Leaving the pictures aside, repeat every line below exactly.

§ **Information**
+ + + +

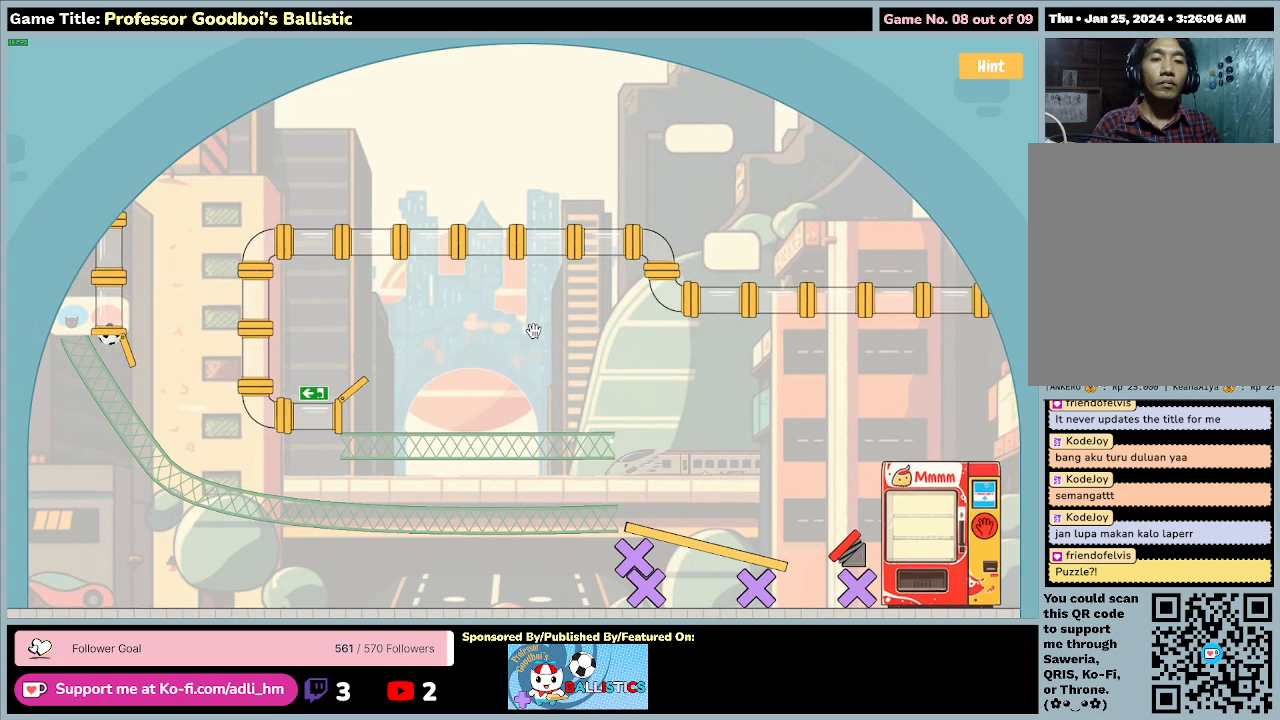
{"keys": [], "mouse": [], "events": [[433, "mouse_left", "up"]]}
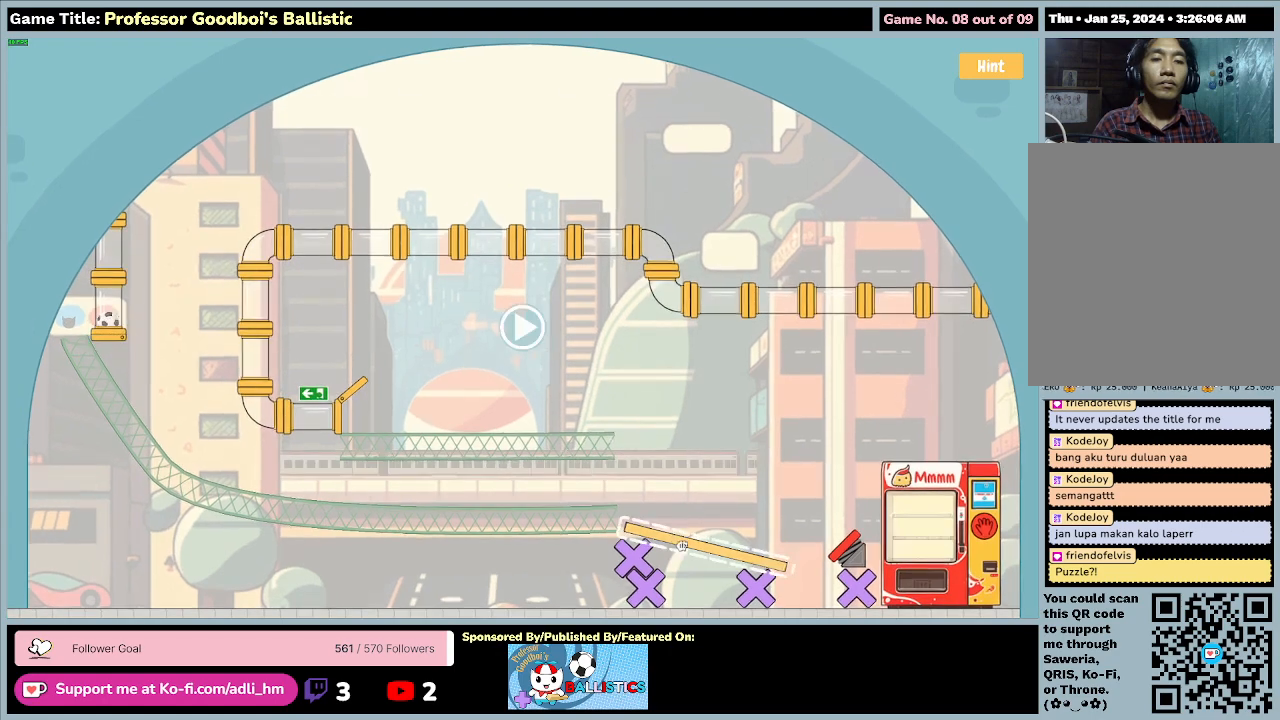
{"keys": [], "mouse": ["left"], "events": [[400, "mouse_left", "down"]]}
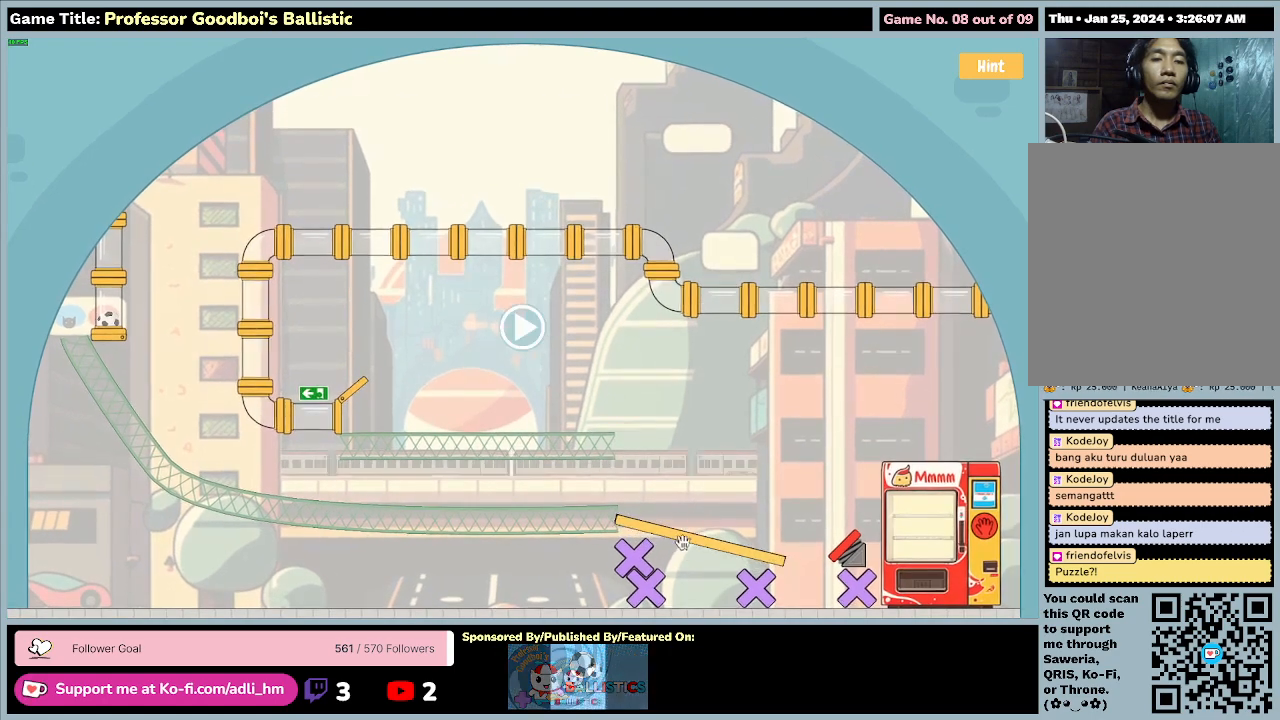
{"keys": [], "mouse": ["left"], "events": []}
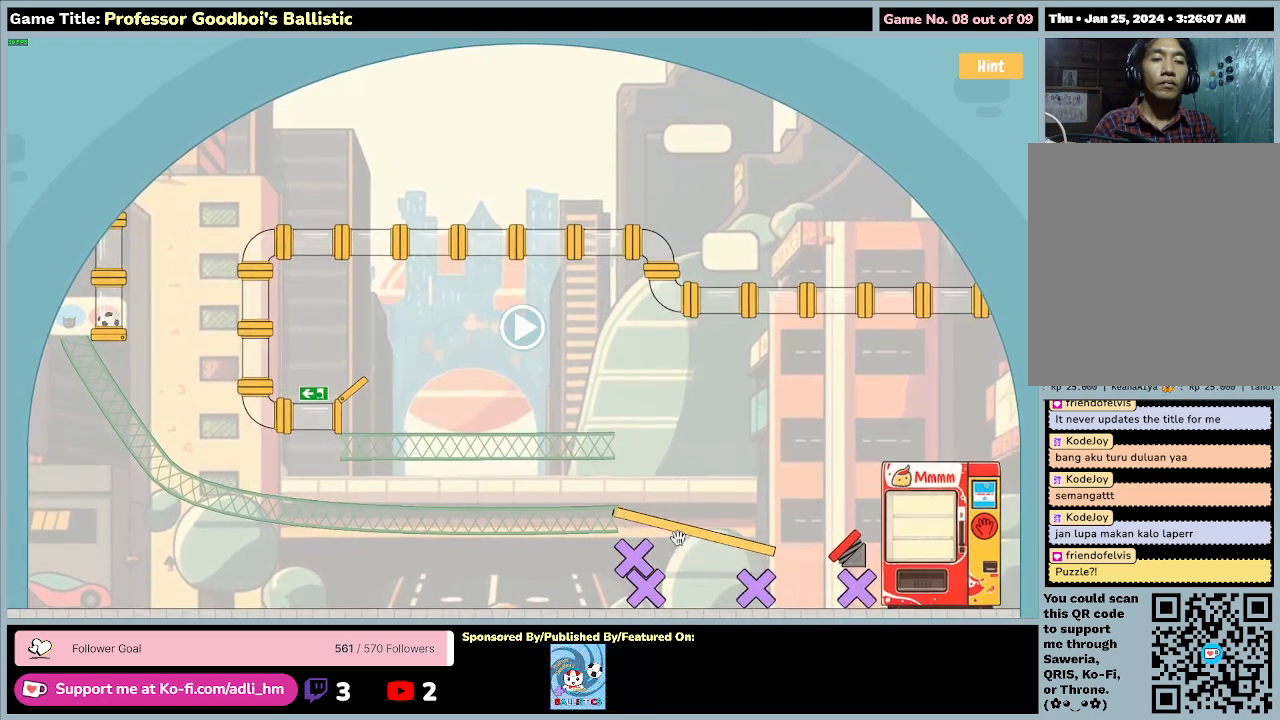
{"keys": [], "mouse": ["left"], "events": []}
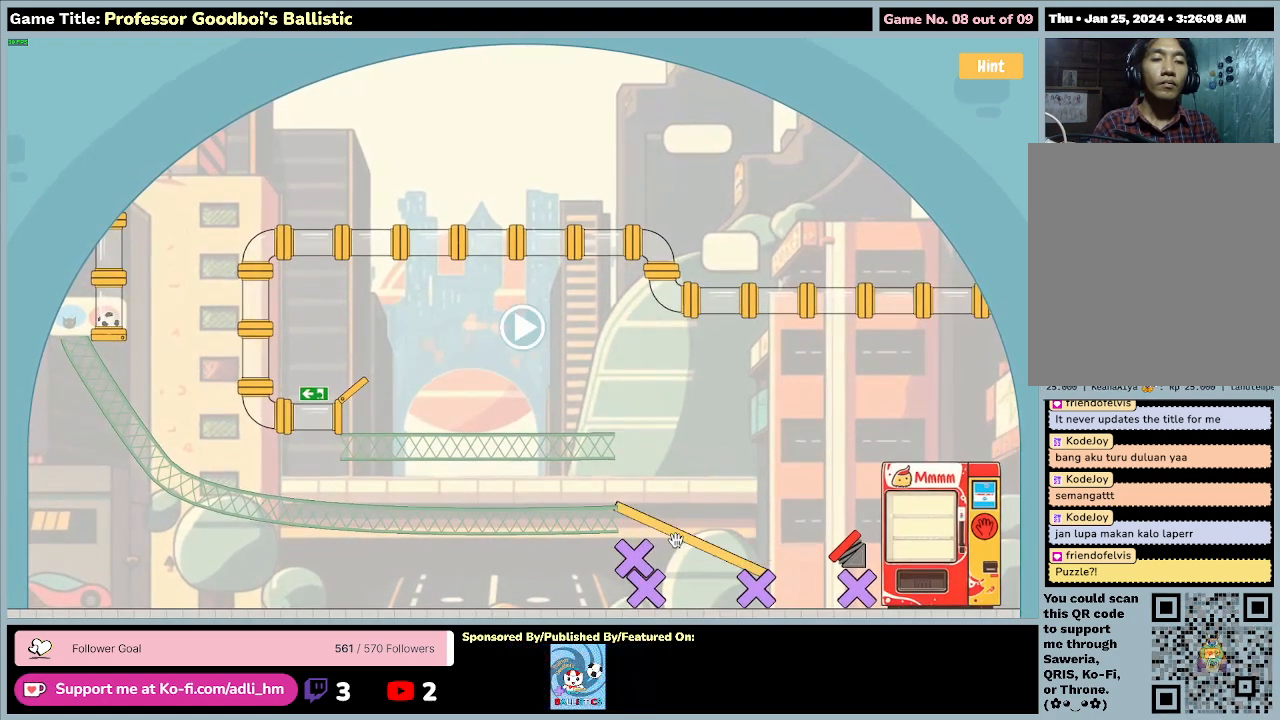
{"keys": [], "mouse": ["left"], "events": [[67, "mouse_right", "down"], [300, "mouse_right", "up"]]}
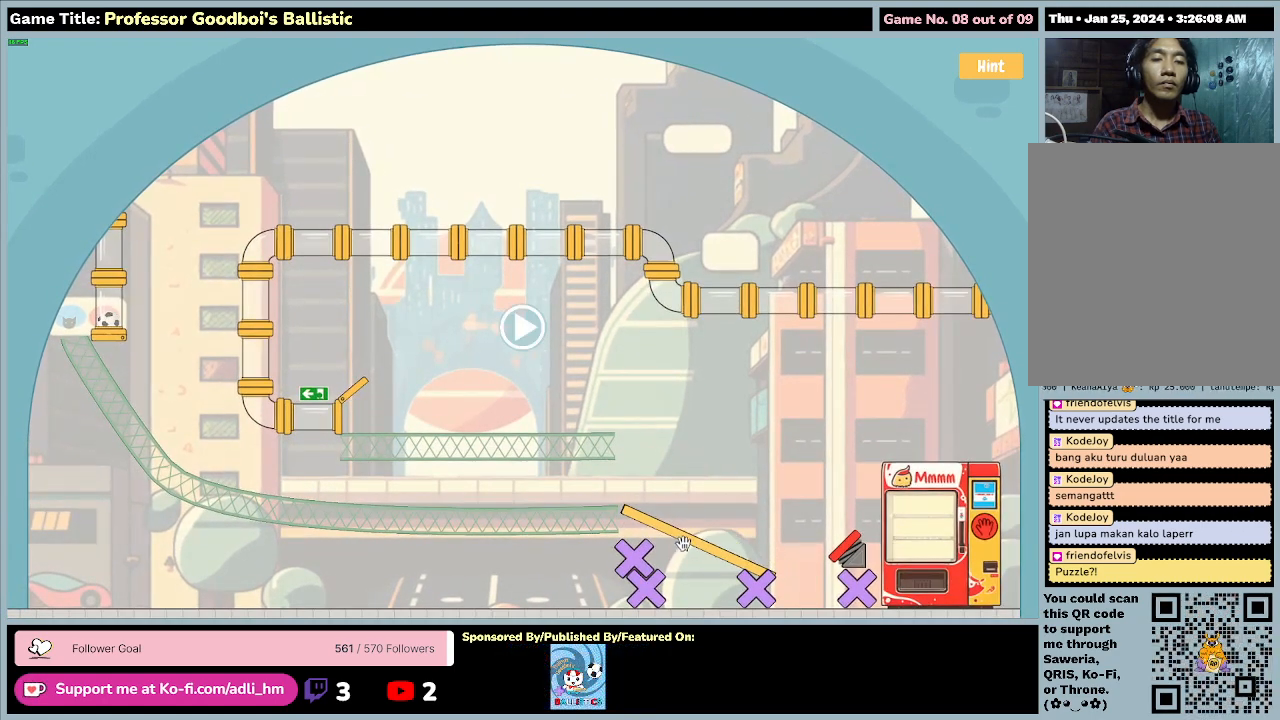
{"keys": [], "mouse": ["left"], "events": []}
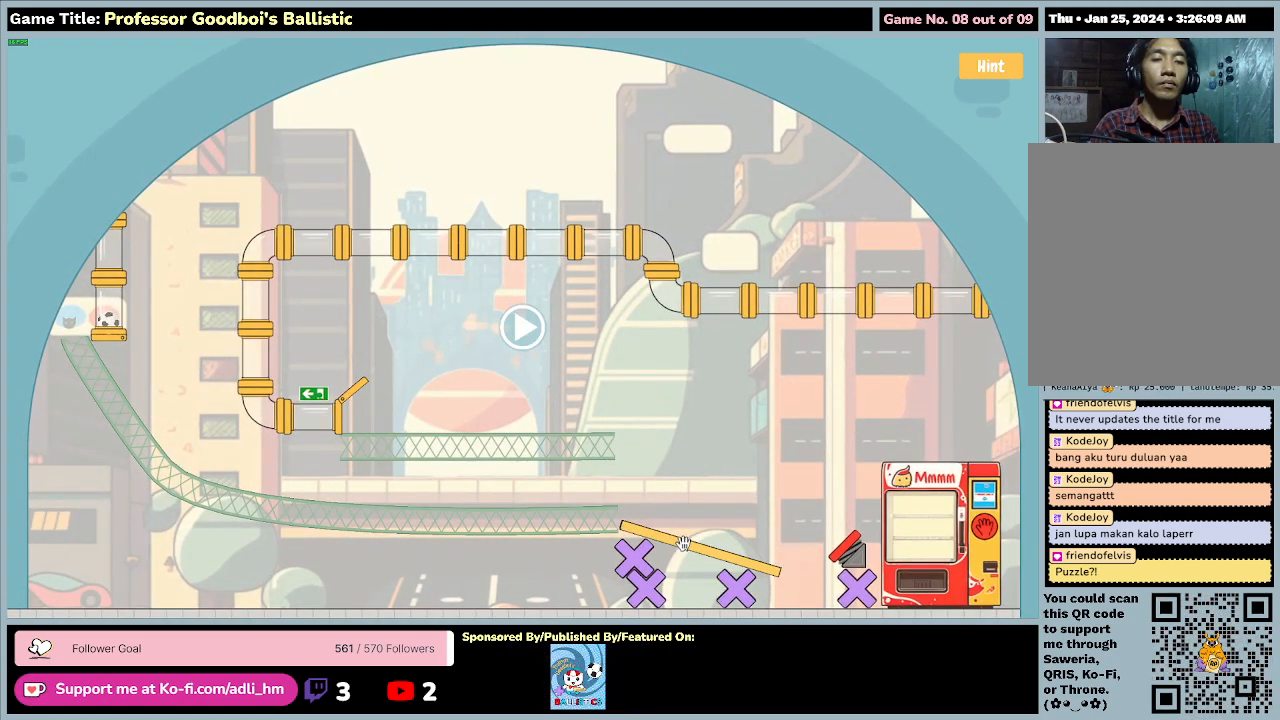
{"keys": [], "mouse": [], "events": [[33, "mouse_left", "up"]]}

+ + + +

§ **Answer to the exercise**
{"keys": [], "mouse": [], "events": [[433, "mouse_left", "up"]]}
{"keys": [], "mouse": ["left"], "events": [[400, "mouse_left", "down"]]}
{"keys": [], "mouse": ["left"], "events": []}
{"keys": [], "mouse": ["left"], "events": []}
{"keys": [], "mouse": ["left"], "events": [[67, "mouse_right", "down"], [300, "mouse_right", "up"]]}
{"keys": [], "mouse": ["left"], "events": []}
{"keys": [], "mouse": [], "events": [[33, "mouse_left", "up"]]}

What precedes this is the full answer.